Repas charnel : ma confession torride avec mon jeune amant

J’ai attendu ce soir avec une impatience folle. Lui, Armand, 20 ans à peine, ce beau brun du village avec ses muscles de fermier. Moi, 28 ans, héritière un peu snob de ce vieux château familial. J’avais enfilé ma robe noire moulante, décolleté plongeant, bas nylon qui crissent juste ce qu’il faut. L’odeur de mon parfum, vanille et musc, flotte dans l’air.

La porte s’ouvre, il est là, endimanché, un peu mal à l’aise. Ses yeux s’écarquillent sur mon corps. ‘Entrez, mon beau, entrez vite.’ Je l’embrasse direct, lèvres douces contre les siennes, ma langue qui titille. Il rougit, hésite. ‘Madame… euh, vous êtes… waouh.’ Sa voix tremble, j’adore ça.

L’arrivée et les premiers frissons

On va à la cuisine, ma ‘pauvre’ cuisine de château. Table nappée, bougies qui dansent, odeur de foie gras et poulet crémeux qui mijote. Je le fais asseoir sur le plaid du banc de pierre. Nos cuisses se touchent déjà. ‘Désolée, c’est pas le grand luxe.’ Il sourit : ‘C’est parfait, m’dame. Vous… vous sentez bon.’

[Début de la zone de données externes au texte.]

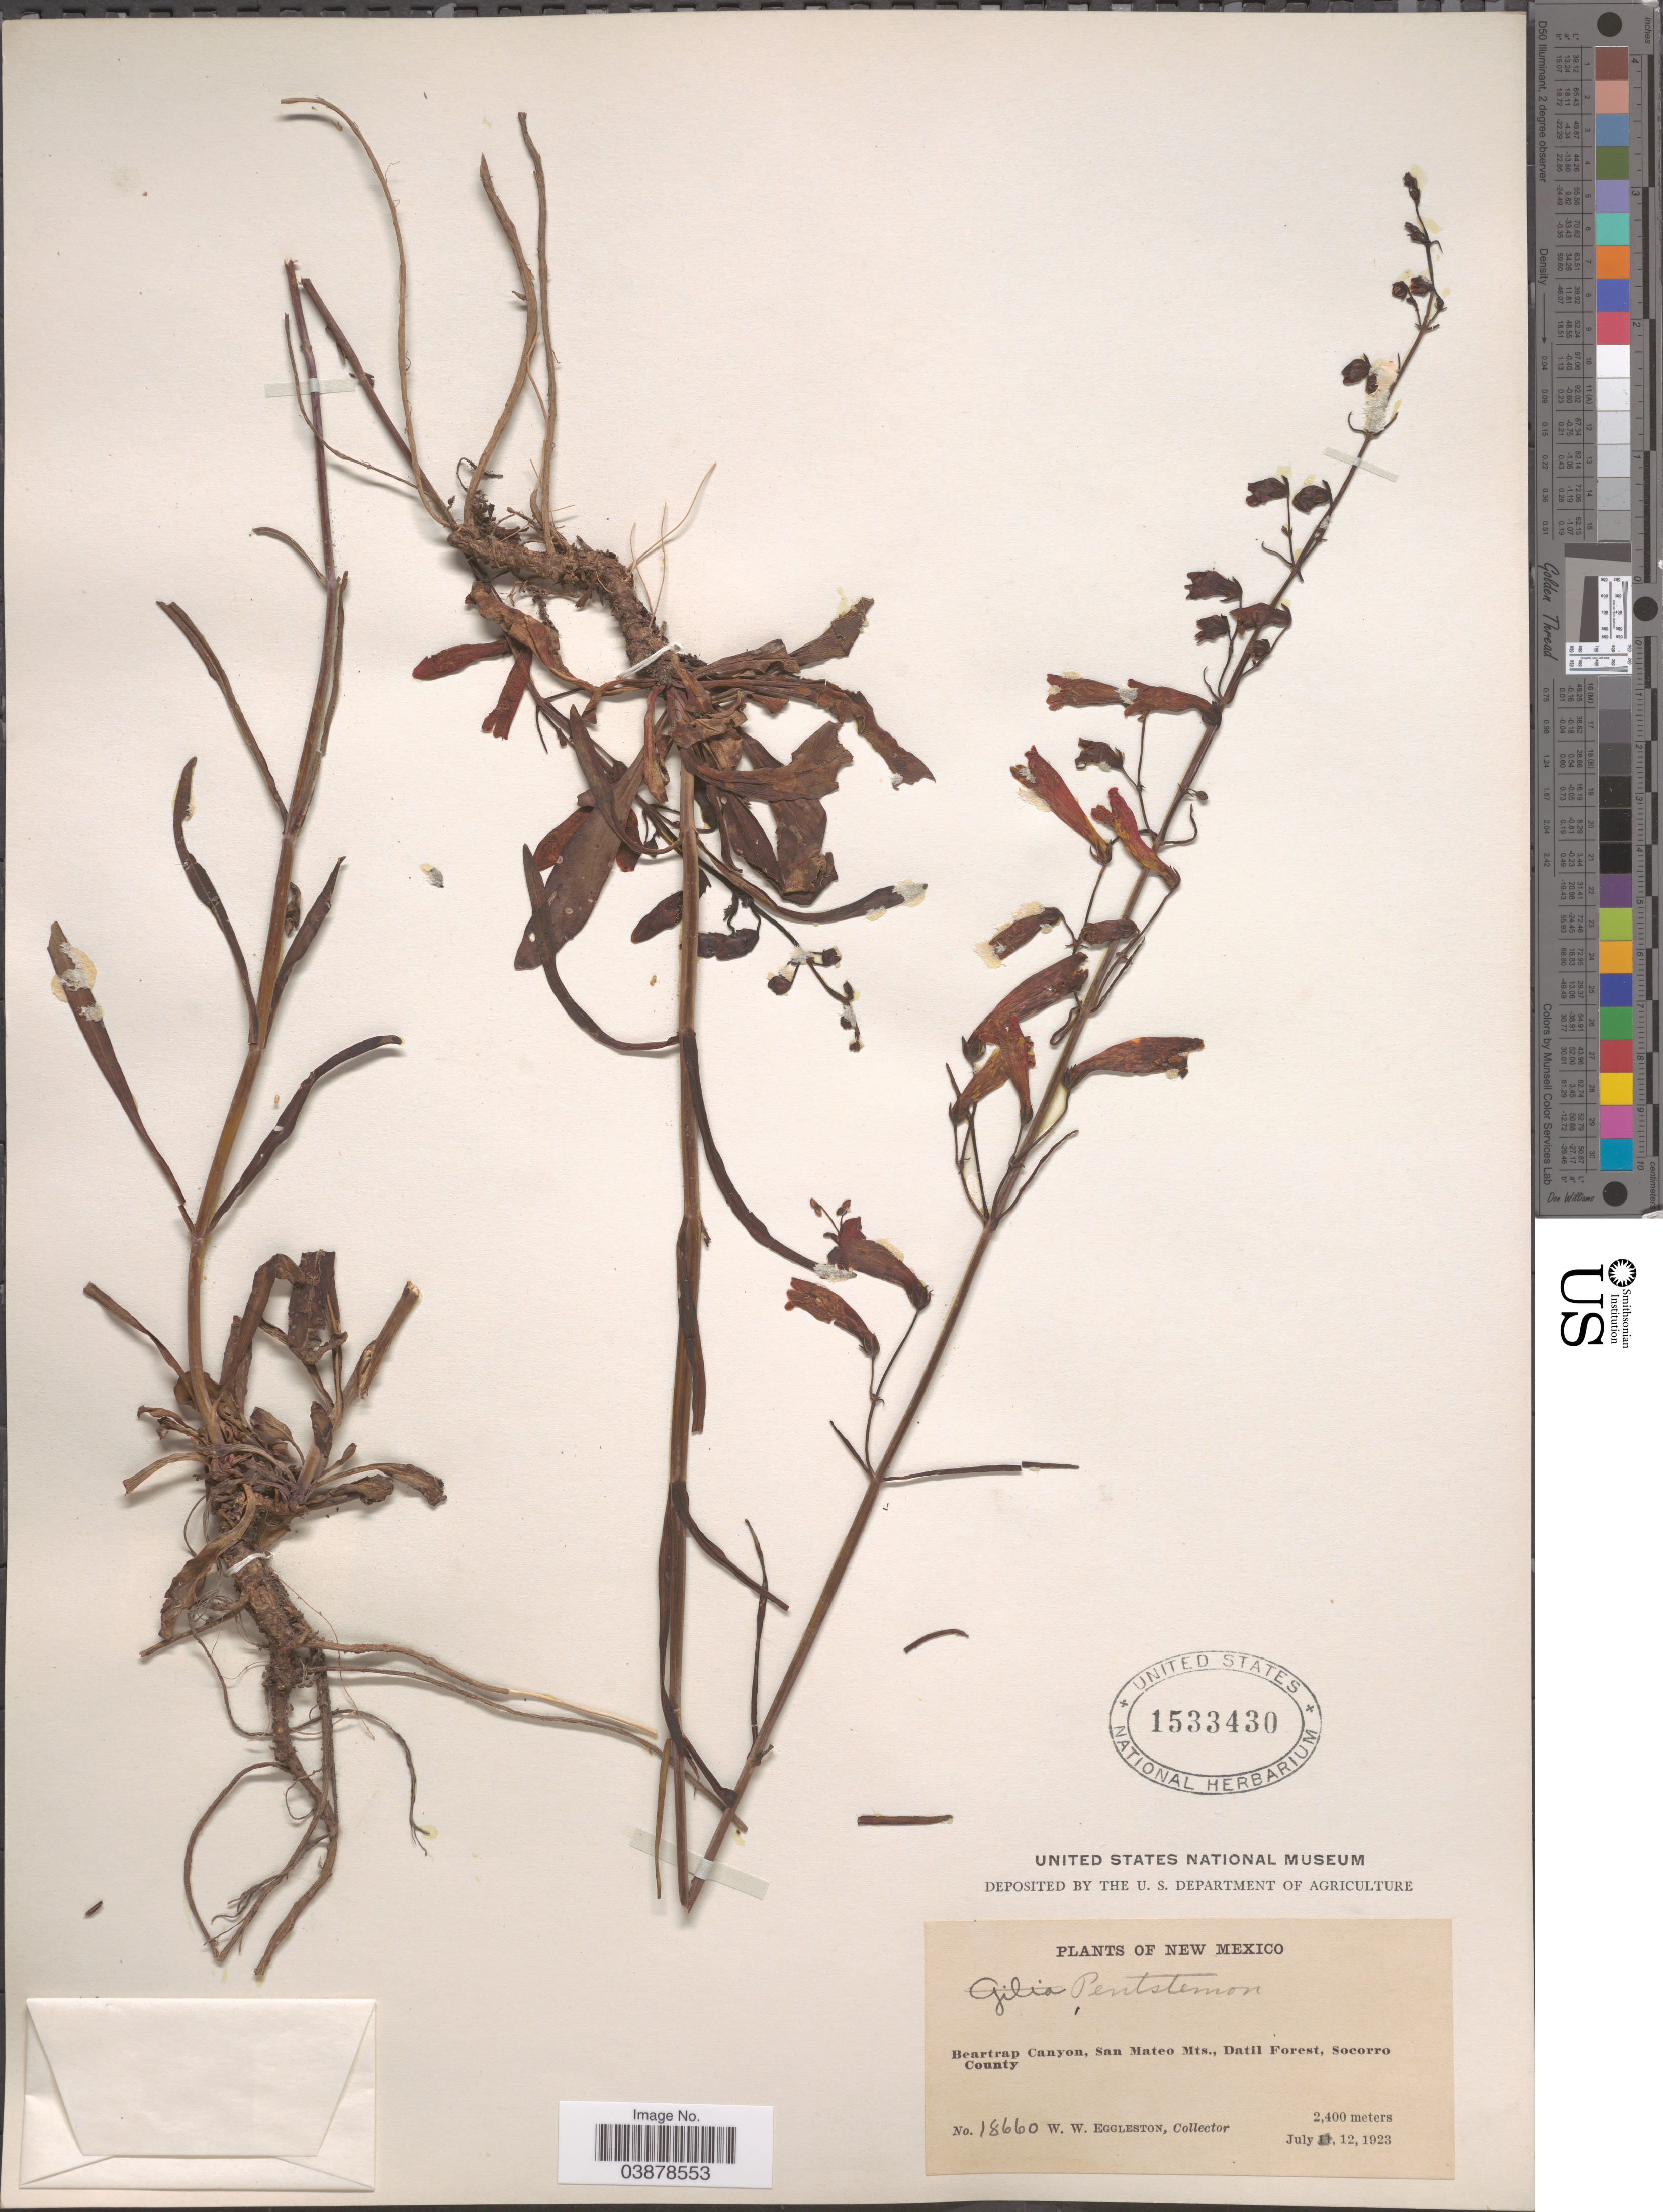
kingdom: Plantae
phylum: Tracheophyta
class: Magnoliopsida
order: Lamiales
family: Plantaginaceae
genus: Penstemon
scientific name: Penstemon torreyi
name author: Benth.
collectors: W. W. Eggleston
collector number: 18660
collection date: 1923-07-12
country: United States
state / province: New Mexico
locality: Beartrap Canyon, San Mateo Mts., Datil Forest, Socorro County.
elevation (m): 2400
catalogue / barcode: US 1533430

Vin blanc sirupeux dans les verres, on trinque. Mes doigts effleurent sa main. Il est tendu, sa braguette gonfle déjà. Pendant l’apéro, je pose ma main sur sa cuisse. ‘T’es nerveux, hein ?’ Il hoche la tête : ‘Ouais… vous êtes trop belle.’ Nos lèvres se retrouvent, baiser mouillé, langues qui dansent, goût de vin sucré.

Sous la table, ma main remonte. Toile rugueuse de son pantalon, chaleur qui monte. Il gémit doucement : ‘Oh put… euh, madame…’ Je ris : ‘Appelle-moi Angélique.’ Mes ongles griffent légèrement, sa bite durcit, palpite. Odeur musquée qui s’échappe déjà. Il m’attrape la nuque, m’embrasse plus fort.

Foie gras, toast croustillant, crème onctueuse sur mes lèvres. Je lui barbouille la bouche, lèche lentement. ‘Mmm, délicieux.’ Sa main sur mon dos nu, peau qui frissonne sous ses doigts calleux. Il descend, pince mon téton à travers la robe. Dur comme un caillou. Je gémis : ‘Continue, comme ça…’

Le repas qui dégénère en extase

Plat principal, poulet fondant, sauce crémeuse qui coule. Nos pieds nus se cherchent sous la table. Les siens, chauds, remontent mes mollets, nylon qui craque. ‘T’aimes mes bas ?’ ‘Putain oui… euh, pardon.’ Je ris, écarte les cuisses. Sa main droite glisse sous ma robe, trouve ma culotte trempée. ‘T’es… mouillée partout.’

Je défais sa braguette, sors sa queue raide, veineuse, gland luisant. Odeur de pré-sperme, salée. Je la caresse doucement, pouce sur le méat. Il halète : ‘Angélique… j’vais…’ Trop tard, il jouit dans ma paume, jets chauds, épais, qui collent. ‘Désolé… oh merde.’ Je lèche mes doigts : ‘Mmm, t’es délicieux, toi.’

Dessert, mousse au chocolat, fraises juteuses. On se colle, torses pressés. Ma main sur son entrejambe, il bande encore. ‘T’es insatiable.’ Ses doigts écartent ma culotte, frottent mon clito gonflé. Sensations électriques, jus qui coule sur mes cuisses. ‘Oui… là, frotte plus fort.’ Il enfonce deux doigts, je convulse, orgasme brutal, cri étouffé dans sa bouche.

Corps tremblants, odeurs de sexe mêlées au vin. Je me lève, main tendue : ‘Viens, mon beau. Mon lit nous attend pour la suite.’ Il me suit, bite dressée, prêt pour plus. Ce repas… un festin charnel inoubliable.